Was der Populismus hingegen am meisten fürchtet, sind gesellschaft­liche Aufklärung und individuelle Erfahrungsfähigkeit, wozu eine Architektur anregen kann, die gewohnte Sichtmuster irritiert. Das schließt die Forderung ein, gesellschaftliche Debatten nicht unter der suggestiven Fragestellung eines ästhetischen Empfindens – im Grunde nur eine codierte Form des »gesunden Menschenverstandes« – zu führen, sondern Gebäude und Raumgestaltung als materialisierte Aussagegefüge einer Gesellschaft wahrzunehmen, in denen sich abstrakte Funktionsmechanismen offenbaren können. Der baugeschichtliche Wert eines Gebäudes ist somit nicht losgelöst von seinem historischen Kontext zu bestimmen und weniger eine Frage norma­tiver Einschätzung als der Bereitschaft, sich auf die Wahrnehmung gestalterischer Details einzulassen. Die Abwehr von sichtbaren stilis­tischen Brüchen und städtebaulichen Kontrasten neigt nicht nur zum ­Geschichtsrevisionismus, sondern macht interessante Details in einem Harmoniebrei unsichtbar.

 

Vom »Schandfleck« zum Denkmal

In diesem Sinne ist der zögerliche Neubewertungsprozess des Denkmalwerts von DDR-Relikten, der mittlerweile auch außerhalb von Fachkreisen offener diskutiert wird, zu begrüßen. Städtisch kuratierte Ausstellungen in Leipzig und Dresden, wie »Plan! Leipzig, Architektur und Städtebau 1945–1976« und »Der Kulturpalast Dresden – Architektur als Auftrag«, wären vor wenigen Jahren wohl noch unter den Verdacht realsozialistischer Propaganda gestellt worden. Noch 2003 wurde in Dresden ernsthaft über einen Abriss des zentralen Kulturpalastes diskutiert. Als Argument diente schon damals, was in aktuellen Diskussionen in identischer Wortwahl wiederkehrt: Der Kulturpalast sei einfallslos, ähnliche Gebäude gäbe es in jeder Stadt, ein Abriss des »Schandflecks« sei zur Rückgewinnung der historischen Altstadt unvermeidlich und diese einmalige Chance dürfe nicht vertan werden. Wenige Jahre später wurde das Gebäude zunächst unter Denkmalschutz gestellt und anschließend für über 100 Millionen Euro saniert. Seit der pompösen Wiedereröffnung feiert die Stadt das einmalige Bauwerk und wagt gar Vergleiche mit der Hamburger Elbphilharmonie.

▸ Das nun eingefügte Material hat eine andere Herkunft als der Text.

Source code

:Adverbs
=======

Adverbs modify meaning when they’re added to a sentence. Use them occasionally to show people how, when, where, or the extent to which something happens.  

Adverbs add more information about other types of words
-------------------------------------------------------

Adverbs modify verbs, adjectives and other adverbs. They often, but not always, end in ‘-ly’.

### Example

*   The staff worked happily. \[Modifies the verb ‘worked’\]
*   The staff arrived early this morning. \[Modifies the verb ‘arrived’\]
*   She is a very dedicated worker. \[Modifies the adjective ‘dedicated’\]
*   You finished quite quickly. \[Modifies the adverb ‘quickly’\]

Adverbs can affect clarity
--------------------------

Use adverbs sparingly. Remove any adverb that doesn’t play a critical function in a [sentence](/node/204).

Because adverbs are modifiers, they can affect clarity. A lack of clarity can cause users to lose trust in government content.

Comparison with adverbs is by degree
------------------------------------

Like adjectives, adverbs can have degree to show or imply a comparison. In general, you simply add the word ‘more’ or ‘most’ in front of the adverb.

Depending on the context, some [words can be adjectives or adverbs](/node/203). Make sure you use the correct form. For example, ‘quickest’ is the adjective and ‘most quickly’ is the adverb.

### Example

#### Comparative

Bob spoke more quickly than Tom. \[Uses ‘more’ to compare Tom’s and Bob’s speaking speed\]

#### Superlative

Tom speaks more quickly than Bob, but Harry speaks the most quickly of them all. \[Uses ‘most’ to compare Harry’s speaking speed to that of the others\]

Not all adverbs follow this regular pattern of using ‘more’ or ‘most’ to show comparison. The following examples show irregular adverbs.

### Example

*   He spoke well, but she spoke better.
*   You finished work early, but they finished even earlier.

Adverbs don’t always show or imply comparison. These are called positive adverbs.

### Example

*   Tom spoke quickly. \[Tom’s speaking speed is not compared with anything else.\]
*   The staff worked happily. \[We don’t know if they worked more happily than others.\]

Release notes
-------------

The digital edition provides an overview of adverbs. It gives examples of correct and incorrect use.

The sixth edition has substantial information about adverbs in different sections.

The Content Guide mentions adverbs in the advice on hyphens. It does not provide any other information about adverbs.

Auch die Plattenbauviertel werden in den wachsenden ostdeutschen Großstädten nicht mehr länger nur als Hypothek betrachtet, sondern auch als gestaltungsfähiger Sozialraum, der mit überschaubaren Kosten an wandelnde Nutzungsformen ­angepasst werden kann. Sogar über den Denkmalwert einiger Ensembles wird bereits nachgedacht. Diese ­Beispiele zeigen, dass sich die gesellschaftliche Wahrnehmung der zeit­genössischen Architektur immer wieder verändert und die Suggestivkraft ästhetischer Argumente schwindet. Entgegen anderslautenden Einschätzungen funktioniert die äußerst funktionale DDR-Architektur auch heute noch ausgesprochen gut, wenn sie gepflegt und in neue Stadtbaukonzepte integriert wird. In Potsdam will man davon freilich noch nichts wissen und betreibt mit der Umgestaltung des Zentrums eine systematische Verdrängung ungewollter Bevölkerungsgruppen. Dass die Straße der Jugend dort längst wieder Kurfürstenstraße heißt, ist in diesem Sinne konsequent.